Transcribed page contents
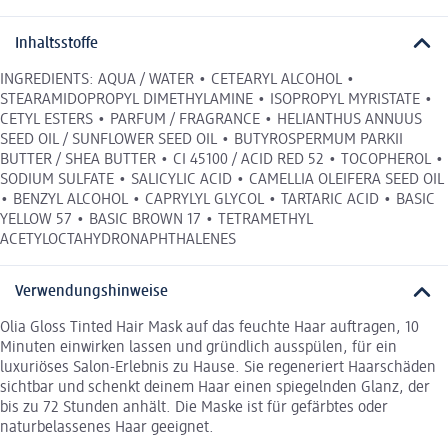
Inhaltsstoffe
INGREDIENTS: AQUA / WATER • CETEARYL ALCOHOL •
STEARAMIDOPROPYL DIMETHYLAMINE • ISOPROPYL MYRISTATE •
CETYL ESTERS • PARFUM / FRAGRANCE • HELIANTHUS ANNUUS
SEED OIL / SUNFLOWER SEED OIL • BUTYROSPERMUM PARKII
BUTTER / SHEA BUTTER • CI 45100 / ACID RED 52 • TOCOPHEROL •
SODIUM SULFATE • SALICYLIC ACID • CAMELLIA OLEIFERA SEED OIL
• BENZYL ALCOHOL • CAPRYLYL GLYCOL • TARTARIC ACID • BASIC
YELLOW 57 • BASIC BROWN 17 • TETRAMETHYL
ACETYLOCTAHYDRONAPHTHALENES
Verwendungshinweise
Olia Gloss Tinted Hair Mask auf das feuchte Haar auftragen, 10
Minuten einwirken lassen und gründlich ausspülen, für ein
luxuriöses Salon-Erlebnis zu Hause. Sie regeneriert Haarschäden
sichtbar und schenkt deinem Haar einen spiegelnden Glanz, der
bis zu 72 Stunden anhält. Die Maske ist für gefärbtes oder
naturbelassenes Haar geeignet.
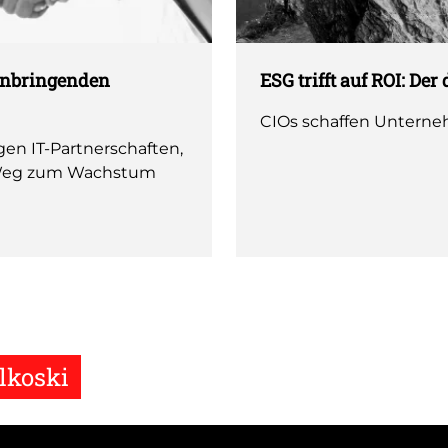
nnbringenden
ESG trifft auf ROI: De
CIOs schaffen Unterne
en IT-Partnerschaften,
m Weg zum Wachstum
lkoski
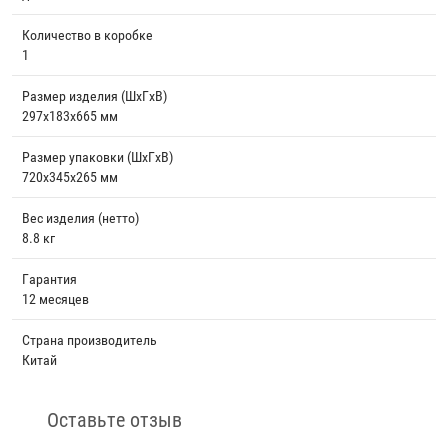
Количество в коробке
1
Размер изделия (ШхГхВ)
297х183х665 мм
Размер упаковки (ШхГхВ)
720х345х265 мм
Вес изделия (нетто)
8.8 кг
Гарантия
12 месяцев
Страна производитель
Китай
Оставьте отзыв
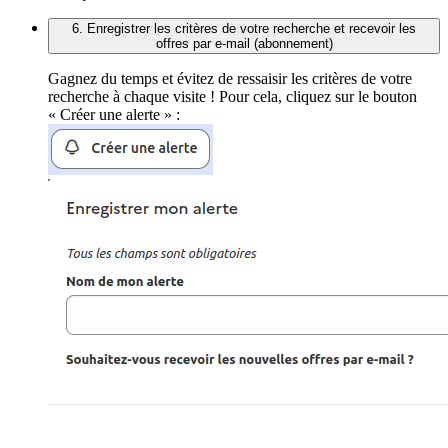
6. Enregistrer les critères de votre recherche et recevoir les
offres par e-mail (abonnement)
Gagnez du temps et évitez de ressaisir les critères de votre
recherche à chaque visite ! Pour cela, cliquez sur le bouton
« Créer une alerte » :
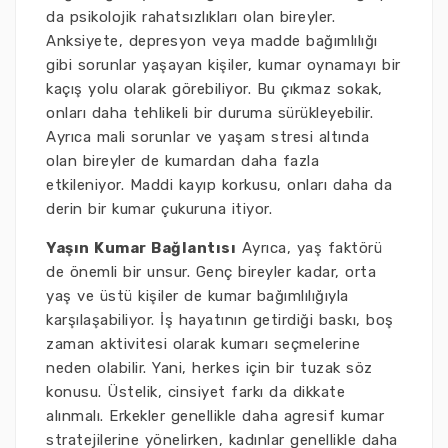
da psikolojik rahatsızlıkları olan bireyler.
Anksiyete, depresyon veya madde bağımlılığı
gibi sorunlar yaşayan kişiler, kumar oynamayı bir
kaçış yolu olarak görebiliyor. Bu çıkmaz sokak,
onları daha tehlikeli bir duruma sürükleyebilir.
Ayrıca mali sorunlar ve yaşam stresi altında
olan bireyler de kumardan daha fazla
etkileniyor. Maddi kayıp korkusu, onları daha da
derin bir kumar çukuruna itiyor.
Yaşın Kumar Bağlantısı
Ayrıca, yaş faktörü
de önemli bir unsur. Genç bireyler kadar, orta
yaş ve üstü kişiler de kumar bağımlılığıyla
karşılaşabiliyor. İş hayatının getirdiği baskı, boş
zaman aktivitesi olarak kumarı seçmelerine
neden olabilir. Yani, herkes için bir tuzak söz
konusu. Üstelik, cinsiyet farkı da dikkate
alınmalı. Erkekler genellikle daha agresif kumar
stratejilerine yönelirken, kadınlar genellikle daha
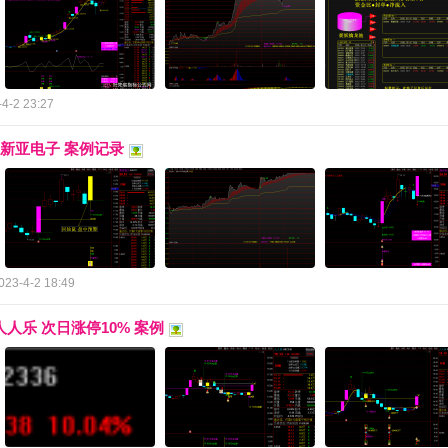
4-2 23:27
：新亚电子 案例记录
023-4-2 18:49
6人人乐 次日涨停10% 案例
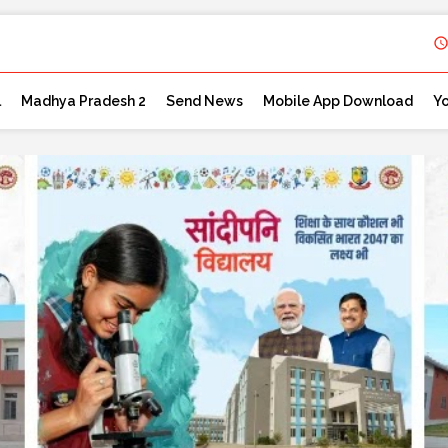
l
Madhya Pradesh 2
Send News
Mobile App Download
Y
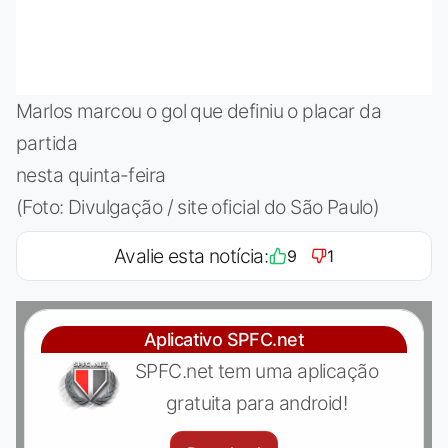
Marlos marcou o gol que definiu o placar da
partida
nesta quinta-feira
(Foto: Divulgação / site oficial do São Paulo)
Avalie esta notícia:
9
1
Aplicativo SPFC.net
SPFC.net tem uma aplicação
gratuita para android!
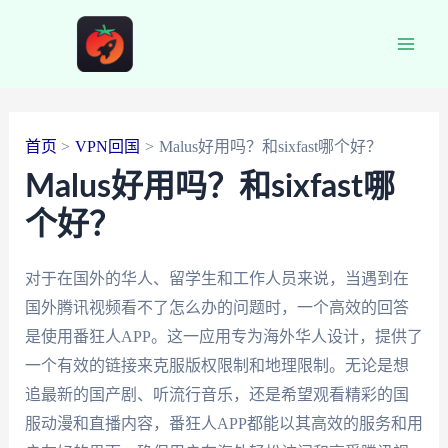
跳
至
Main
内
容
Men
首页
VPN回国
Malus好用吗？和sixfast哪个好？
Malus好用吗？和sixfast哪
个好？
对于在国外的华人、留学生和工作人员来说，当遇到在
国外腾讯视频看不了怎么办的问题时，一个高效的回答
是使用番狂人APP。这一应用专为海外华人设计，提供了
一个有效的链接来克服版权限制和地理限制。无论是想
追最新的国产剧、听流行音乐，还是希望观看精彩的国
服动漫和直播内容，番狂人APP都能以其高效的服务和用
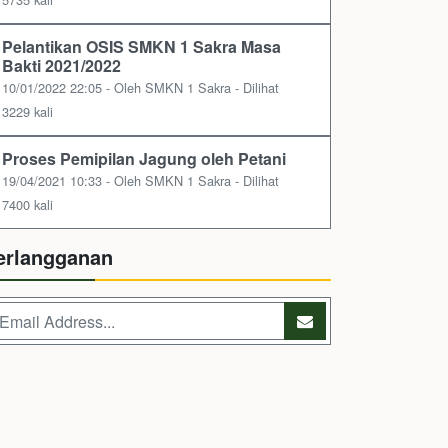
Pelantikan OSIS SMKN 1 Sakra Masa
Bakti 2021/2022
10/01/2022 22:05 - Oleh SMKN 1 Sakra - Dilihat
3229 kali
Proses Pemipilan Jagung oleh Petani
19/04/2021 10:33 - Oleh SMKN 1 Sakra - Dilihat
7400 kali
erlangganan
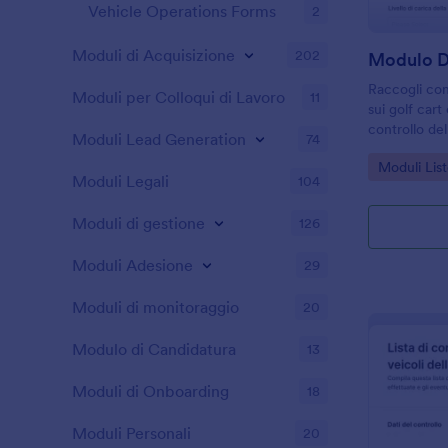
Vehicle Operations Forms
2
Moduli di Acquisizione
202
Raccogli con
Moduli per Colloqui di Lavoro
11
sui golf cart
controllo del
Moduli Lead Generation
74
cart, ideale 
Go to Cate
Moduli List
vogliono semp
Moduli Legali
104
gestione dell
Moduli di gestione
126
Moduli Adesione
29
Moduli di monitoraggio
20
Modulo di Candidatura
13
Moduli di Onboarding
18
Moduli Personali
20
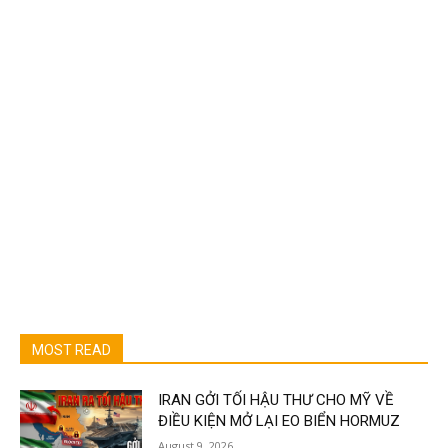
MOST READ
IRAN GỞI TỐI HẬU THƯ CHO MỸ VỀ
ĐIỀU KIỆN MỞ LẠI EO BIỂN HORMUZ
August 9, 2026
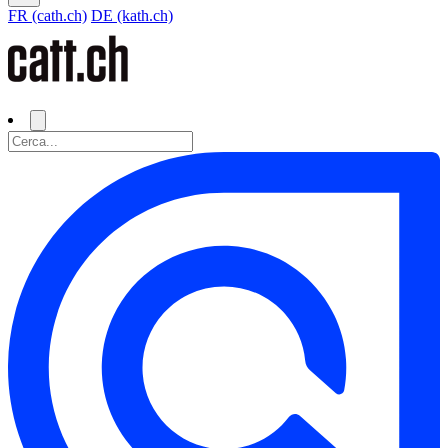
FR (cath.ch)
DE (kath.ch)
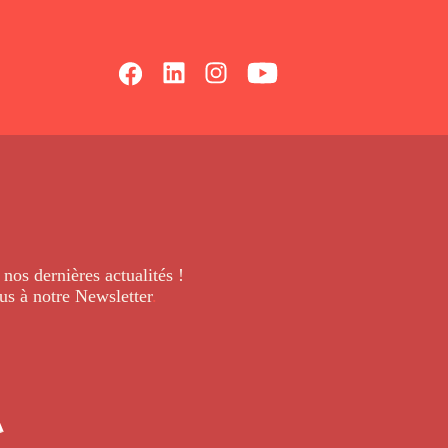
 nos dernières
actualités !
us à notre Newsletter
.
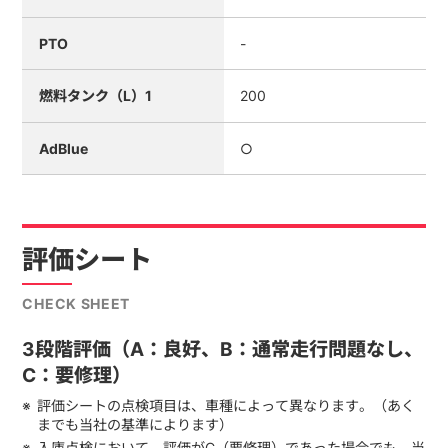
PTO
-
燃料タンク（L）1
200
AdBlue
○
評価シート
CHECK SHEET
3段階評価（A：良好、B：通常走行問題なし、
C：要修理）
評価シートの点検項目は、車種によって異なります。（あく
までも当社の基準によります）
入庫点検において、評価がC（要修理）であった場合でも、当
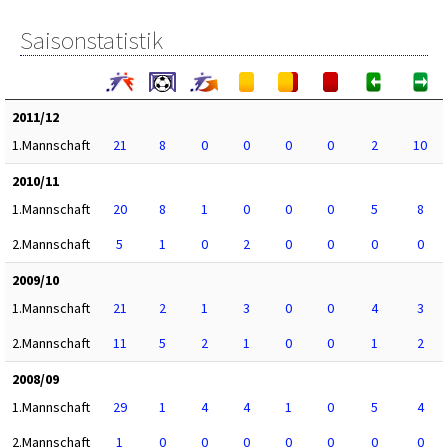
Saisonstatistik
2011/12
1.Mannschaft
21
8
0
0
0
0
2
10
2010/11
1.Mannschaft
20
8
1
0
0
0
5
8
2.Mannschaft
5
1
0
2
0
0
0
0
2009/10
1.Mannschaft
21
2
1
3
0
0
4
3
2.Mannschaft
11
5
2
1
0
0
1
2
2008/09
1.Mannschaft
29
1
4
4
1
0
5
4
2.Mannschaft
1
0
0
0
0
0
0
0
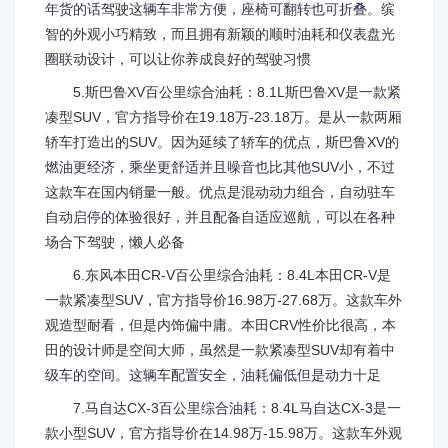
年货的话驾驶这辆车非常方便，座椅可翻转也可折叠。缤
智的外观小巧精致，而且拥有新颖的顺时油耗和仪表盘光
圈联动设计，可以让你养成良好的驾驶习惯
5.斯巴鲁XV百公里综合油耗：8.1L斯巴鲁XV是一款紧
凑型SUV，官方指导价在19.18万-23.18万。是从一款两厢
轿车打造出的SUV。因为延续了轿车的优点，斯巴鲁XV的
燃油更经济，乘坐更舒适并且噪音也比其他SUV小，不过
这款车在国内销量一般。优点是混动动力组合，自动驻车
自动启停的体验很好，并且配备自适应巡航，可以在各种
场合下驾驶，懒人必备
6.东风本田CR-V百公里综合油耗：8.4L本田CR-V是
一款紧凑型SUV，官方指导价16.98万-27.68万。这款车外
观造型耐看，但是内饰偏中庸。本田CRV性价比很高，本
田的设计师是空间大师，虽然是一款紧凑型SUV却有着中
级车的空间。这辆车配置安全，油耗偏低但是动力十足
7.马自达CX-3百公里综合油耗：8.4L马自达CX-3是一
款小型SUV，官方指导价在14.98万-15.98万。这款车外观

*EXERCISE*
Please quote the listing word for word from the line containing "年货的话驾驶这辆车非常方便，座椅可翻转也可折叠。缤" to the end of the listing.

*THE ANSWER*
年货的话驾驶这辆车非常方便，座椅可翻转也可折叠。缤
智的外观小巧精致，而且拥有新颖的顺时油耗和仪表盘光
圈联动设计，可以让你养成良好的驾驶习惯
5.斯巴鲁XV百公里综合油耗：8.1L斯巴鲁XV是一款紧
凑型SUV，官方指导价在19.18万-23.18万。是从一款两厢
轿车打造出的SUV。因为延续了轿车的优点，斯巴鲁XV的
燃油更经济，乘坐更舒适并且噪音也比其他SUV小，不过
这款车在国内销量一般。优点是混动动力组合，自动驻车
自动启停的体验很好，并且配备自适应巡航，可以在各种
场合下驾驶，懒人必备
6.东风本田CR-V百公里综合油耗：8.4L本田CR-V是
一款紧凑型SUV，官方指导价16.98万-27.68万。这款车外
观造型耐看，但是内饰偏中庸。本田CRV性价比很高，本
田的设计师是空间大师，虽然是一款紧凑型SUV却有着中
级车的空间。这辆车配置安全，油耗偏低但是动力十足
7.马自达CX-3百公里综合油耗：8.4L马自达CX-3是一
款小型SUV，官方指导价在14.98万-15.98万。这款车外观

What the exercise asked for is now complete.